What more could and should employers be doing to help people to save more?

Jo: Recognising that one size does not fit all is a good start. Employers must recognise that they have a diverse workforce and look to support individual’s financial situations better. For example, we have found in LifeSight that using simple, relatable metrics and tools, alongside engaging videos and personalised communications to be effective. This ongoing and personalised communication can then lead to members interacting at the right time for them, in the right way for them.

Minh: We have also seen some companies offering wider savings mechanisms as incentives which seems to be very successful. Offering flexibility that allows your employees to choose the saving mechanism that works best for them whilst also providing relevant education about the options is important. Employers should also be utilising technology more to improve their communication strategies. Take the banking industry as an example, consumers are able to check their bank balance with a few clicks on their mobile phone using an app. That is what we think the pension industry should be aiming for. Simple, easy-to-use apps and interfaces that help savers to see exactly how much money they have saved and what this means for their retirement.

What is the one key message from this research?

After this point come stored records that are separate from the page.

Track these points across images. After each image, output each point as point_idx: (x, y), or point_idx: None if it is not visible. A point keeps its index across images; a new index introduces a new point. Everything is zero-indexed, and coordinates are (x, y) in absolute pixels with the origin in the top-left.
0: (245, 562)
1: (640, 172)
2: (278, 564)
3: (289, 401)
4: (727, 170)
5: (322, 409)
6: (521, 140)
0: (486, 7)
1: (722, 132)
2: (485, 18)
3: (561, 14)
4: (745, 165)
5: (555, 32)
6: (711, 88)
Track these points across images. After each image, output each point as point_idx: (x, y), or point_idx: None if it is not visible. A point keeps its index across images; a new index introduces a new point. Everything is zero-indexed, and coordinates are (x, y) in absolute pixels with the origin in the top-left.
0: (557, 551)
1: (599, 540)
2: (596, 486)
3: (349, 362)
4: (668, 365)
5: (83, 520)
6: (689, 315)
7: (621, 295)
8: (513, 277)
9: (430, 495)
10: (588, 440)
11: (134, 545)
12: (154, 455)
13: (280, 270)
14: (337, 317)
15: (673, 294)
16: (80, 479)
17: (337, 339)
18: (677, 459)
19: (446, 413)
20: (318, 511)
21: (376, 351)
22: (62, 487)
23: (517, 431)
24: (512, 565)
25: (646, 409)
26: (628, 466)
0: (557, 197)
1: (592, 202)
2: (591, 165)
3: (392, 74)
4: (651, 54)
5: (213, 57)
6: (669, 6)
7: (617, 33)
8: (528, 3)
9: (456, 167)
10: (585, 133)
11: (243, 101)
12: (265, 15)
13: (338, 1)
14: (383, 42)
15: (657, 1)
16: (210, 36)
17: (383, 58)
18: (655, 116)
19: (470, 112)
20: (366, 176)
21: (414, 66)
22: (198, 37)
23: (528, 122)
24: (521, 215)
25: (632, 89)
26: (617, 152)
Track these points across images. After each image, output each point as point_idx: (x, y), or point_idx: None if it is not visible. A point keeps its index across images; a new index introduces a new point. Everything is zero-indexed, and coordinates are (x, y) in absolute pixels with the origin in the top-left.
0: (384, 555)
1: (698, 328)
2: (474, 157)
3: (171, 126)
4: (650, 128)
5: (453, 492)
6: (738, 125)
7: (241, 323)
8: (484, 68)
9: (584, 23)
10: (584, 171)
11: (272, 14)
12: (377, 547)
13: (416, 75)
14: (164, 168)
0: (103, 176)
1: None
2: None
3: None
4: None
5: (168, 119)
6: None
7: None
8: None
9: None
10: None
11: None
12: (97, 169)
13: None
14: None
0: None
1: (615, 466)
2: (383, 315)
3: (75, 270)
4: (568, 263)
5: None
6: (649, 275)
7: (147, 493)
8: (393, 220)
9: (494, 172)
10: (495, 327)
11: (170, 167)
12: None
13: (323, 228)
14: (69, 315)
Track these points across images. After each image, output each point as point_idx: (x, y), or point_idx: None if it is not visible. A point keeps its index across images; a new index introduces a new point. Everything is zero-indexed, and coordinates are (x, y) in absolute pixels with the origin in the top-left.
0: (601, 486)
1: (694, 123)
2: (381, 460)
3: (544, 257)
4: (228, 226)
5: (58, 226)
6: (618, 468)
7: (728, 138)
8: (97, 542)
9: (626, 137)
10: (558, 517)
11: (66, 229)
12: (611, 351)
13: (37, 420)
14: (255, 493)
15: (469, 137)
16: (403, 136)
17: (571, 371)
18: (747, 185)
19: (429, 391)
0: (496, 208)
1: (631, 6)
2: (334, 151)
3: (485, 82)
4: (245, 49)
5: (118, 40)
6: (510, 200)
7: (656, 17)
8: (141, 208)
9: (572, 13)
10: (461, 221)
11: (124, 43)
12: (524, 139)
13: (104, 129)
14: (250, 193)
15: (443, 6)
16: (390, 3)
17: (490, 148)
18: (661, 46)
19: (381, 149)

Jo: We are urging employers to open up different lines of communication when it comes to pensions. Employees need to start thinking about their long-term saving strategies in different ways and talking about it with employers, friends and family is the first step towards this. Our work with behavioural economist James Devlin for this study has also highlighted the importance of using the right behavioural stimuli for the right people depending on their persona. Knowledge and confidence in financial decision making is polarised across the UK and this needs to be taken into account. What works for one person may not work for another, and think it’s important to give everyone an opportunity to engage in saving in a way that works for them.